Worldcoin Orb Software Goes Open-Source — What Does it Mean for User Data Privacy?

03/23/2024 01:41
Worldcoin Orb Software Goes Open-Source — What Does it Mean for User Data Privacy?

The Worldcoin Orb has open-sourced some of its eyeball-scanning machinery in a bid by founders to verify its claims to data privacy.

Andrew Throuvalas

Last updated: | 1 min read

Futuristic digital eye artwork representing the Worldcoin Orb iris-scanning technology for identity verification on the blockchain network.

The open-sourcing of Worldcoin Orb software invites scrutiny into the project's data privacy claims around its iris-scanning technology. Image by Andrew Throuvalas, Midjourney.

The Worldcoin Orb has open-sourced some of its eyeball-scanning machinery in a bid by founders to verify its claims to data privacy, according to a Friday blog post.

Developers can now review the software components of the Worldcoin Orb on Github, where it has been made publicly available under a MIT/Apache 2.0 dual license.

Understanding the Worldcoin Orb


The reveal adds to the organization’s pre-existing hardware and iris recognition repositories made available in January 2023 and December 2023 respectively.

“Their public availability marks significant progress in making the Orb’s image processing transparent and its privacy claims verifiable,” the Worldcoin Foundation wrote.
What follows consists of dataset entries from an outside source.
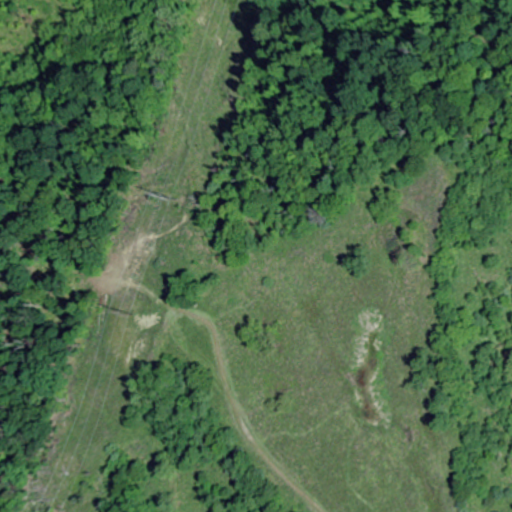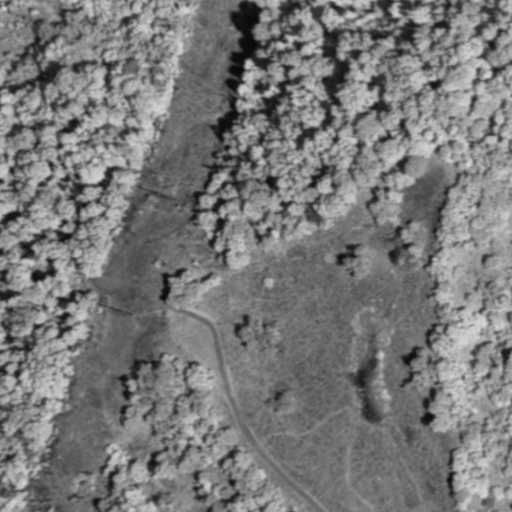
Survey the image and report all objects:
power tower: (189, 196)
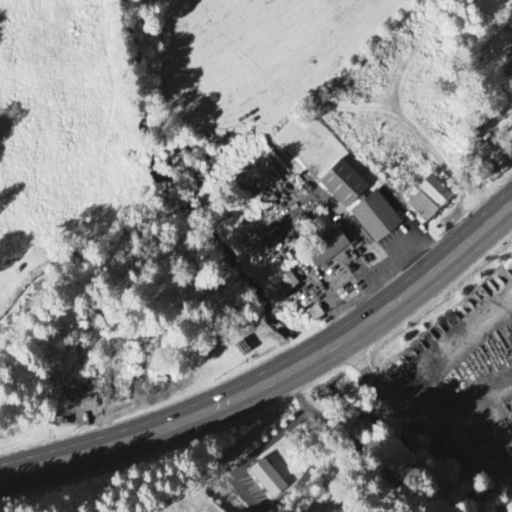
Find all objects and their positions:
building: (510, 124)
building: (488, 163)
building: (342, 185)
building: (428, 200)
building: (375, 218)
road: (346, 224)
building: (320, 228)
building: (327, 251)
road: (276, 379)
road: (360, 449)
building: (267, 479)
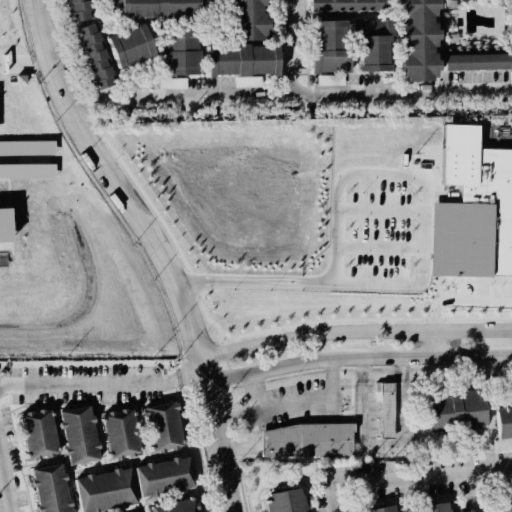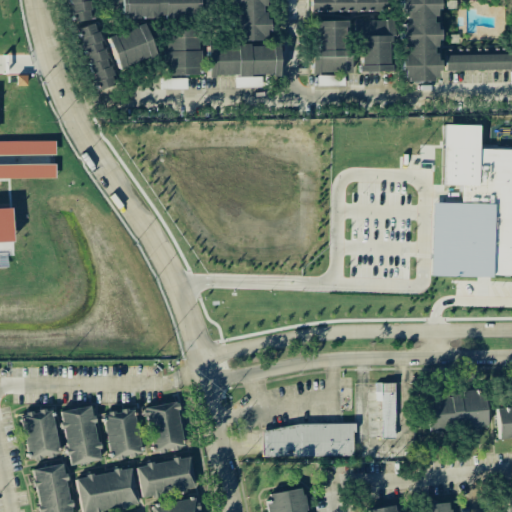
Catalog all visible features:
building: (345, 5)
building: (162, 8)
building: (78, 10)
building: (248, 19)
building: (418, 40)
building: (370, 45)
building: (129, 46)
building: (329, 47)
road: (290, 49)
building: (180, 51)
building: (95, 56)
building: (242, 62)
building: (475, 62)
building: (332, 79)
road: (0, 82)
building: (172, 83)
road: (307, 98)
road: (90, 108)
building: (472, 209)
building: (4, 225)
road: (159, 246)
road: (421, 257)
road: (460, 301)
road: (355, 333)
road: (437, 345)
road: (358, 358)
road: (191, 373)
road: (23, 381)
road: (290, 402)
building: (385, 408)
building: (455, 410)
road: (252, 420)
building: (503, 421)
building: (162, 427)
building: (37, 434)
building: (119, 434)
building: (78, 435)
building: (306, 440)
road: (404, 473)
building: (163, 477)
building: (49, 489)
building: (105, 490)
road: (477, 491)
building: (285, 501)
building: (509, 503)
building: (175, 506)
building: (434, 507)
building: (382, 509)
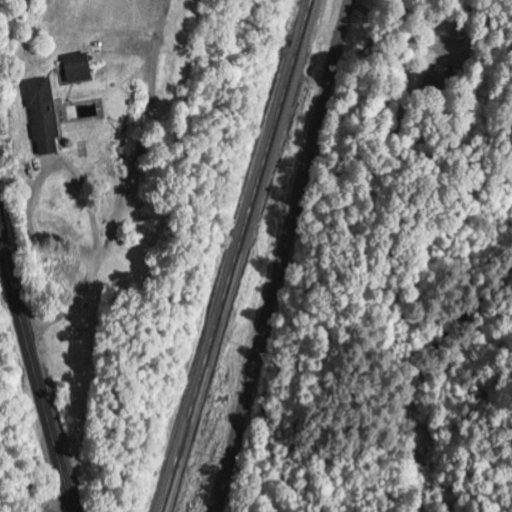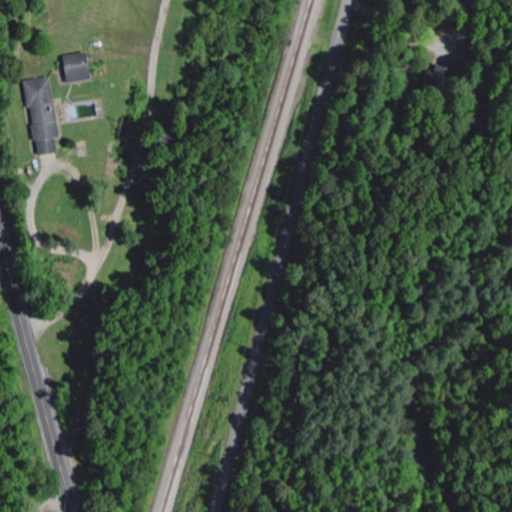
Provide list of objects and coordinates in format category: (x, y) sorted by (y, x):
building: (78, 69)
building: (44, 118)
railway: (237, 256)
road: (285, 256)
road: (33, 366)
road: (31, 491)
Worldcoin (WLD) is a crypto project designed to distribute digital tokens to every human being on the planet, creating the foundation for a universal basic income scheme.

Doing so requires verifying “humanness” – that each user of the network is actually a one-of-a-kind person, and not artificial intelligence (AI) or a duplicate.

Hence, the foundation is spreading a vast network of Worldcoin Orbs throughout the globe, where wanting network participants can peer into the orb, have their iris scanned, verify their identity, and receive tokens.

Ensuring Data Privacy Through Open-Source


However, given the ominous nature of “orbs” and “eyeball scanning,” its founders – including Sam Altman – received massive criticism from the crypto community for what seemed like a massive privacy invasion/surveillance tool.

This looks like it produces a global (hash) database of people's iris scans (for "fairness"), and waves away the implications by saying "we deleted the scans!"

Yeah, but you save the *hashes* produced by the scans. Hashes that match *future* scans.

Don't catalogue eyeballs. https://t.co/uAk0NYGeZu

— Edward Snowden (@Snowden) October 23, 2021

According to the Foundation, privacy and security were top priorities in the Orb’s construction, “One privacy-critical step is sending individual data from the Orb to World App for a feature called ‘Personal Custody’. Individuals can use this self-custodied data, for example, for Face Authentication in World App,” they stated.

The Foundation added that it may reduce the frequency in which users must visit the orb to re-verify their identity in the future.

A white-box audit report by Trail of Bits found that the Orb collects no personally identifiable information from its users besides an Iris code. It also said that it collects no information from users’ devices that have the World App installed.

“Further audits are underway and, combined with open sourcing, reflect the Foundation’s aim to maintain a continuously high level of transparency around privacy and security,” the Foundation stated.

The WLD token has risen $3.45 to $8,16 over the past three months. In February, the foundation revealed that World App’s daily active user count has crossed 1 million.